» **Data excerpts**:
________________________________________
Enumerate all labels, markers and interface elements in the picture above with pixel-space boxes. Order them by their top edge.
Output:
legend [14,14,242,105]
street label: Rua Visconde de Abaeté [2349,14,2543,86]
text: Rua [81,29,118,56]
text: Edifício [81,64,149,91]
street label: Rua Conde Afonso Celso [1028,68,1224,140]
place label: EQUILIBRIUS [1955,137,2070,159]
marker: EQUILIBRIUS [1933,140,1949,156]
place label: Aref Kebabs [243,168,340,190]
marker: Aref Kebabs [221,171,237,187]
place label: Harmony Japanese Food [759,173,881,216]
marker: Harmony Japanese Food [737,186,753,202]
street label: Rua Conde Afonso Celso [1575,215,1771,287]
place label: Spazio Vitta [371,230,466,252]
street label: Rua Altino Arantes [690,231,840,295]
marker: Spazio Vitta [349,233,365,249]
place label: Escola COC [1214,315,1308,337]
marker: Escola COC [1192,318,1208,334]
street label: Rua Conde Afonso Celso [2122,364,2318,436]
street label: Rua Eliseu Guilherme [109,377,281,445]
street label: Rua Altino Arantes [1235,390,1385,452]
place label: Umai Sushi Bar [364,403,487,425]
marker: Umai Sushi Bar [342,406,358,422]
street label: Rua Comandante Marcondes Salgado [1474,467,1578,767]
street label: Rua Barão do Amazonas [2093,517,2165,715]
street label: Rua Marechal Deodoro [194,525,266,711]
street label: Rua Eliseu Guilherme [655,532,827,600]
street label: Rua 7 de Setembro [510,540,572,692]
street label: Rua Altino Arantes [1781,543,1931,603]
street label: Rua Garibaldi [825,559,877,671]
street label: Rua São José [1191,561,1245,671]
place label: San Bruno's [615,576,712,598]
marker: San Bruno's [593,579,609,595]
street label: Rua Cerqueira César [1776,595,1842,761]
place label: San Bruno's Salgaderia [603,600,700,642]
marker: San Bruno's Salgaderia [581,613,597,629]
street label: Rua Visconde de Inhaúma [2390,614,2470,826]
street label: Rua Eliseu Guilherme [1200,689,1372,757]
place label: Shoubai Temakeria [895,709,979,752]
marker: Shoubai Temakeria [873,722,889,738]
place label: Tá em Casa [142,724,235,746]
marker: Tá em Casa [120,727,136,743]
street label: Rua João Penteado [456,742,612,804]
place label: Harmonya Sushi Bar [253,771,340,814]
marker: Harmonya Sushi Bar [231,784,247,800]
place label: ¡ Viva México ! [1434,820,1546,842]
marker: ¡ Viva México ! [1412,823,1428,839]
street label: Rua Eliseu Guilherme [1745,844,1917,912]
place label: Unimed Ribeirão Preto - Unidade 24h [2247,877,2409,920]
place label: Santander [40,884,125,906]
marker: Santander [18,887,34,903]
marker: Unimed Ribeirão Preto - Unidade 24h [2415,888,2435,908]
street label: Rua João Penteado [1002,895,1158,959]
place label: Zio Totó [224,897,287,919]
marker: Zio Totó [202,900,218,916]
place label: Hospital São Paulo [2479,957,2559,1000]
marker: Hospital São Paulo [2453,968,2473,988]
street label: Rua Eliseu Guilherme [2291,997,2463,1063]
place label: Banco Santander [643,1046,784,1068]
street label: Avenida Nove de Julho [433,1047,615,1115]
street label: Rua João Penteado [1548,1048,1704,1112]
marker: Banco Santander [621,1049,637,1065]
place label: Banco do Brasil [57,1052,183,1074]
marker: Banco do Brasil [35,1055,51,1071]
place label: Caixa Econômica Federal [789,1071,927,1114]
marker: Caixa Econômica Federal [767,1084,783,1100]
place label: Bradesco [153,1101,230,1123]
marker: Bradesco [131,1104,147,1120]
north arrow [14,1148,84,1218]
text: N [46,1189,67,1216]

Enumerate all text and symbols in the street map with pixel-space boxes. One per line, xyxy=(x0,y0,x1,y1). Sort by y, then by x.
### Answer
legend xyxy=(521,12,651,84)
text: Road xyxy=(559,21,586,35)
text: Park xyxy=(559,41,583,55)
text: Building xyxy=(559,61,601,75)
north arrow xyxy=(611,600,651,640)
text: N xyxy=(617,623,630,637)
________________________________________
» **Try it**:
In the records above, some lines may contain the word "Arantes"; copy every one of them.

» **Task result**:
street label: Rua Altino Arantes [690,231,840,295]
street label: Rua Altino Arantes [1235,390,1385,452]
street label: Rua Altino Arantes [1781,543,1931,603]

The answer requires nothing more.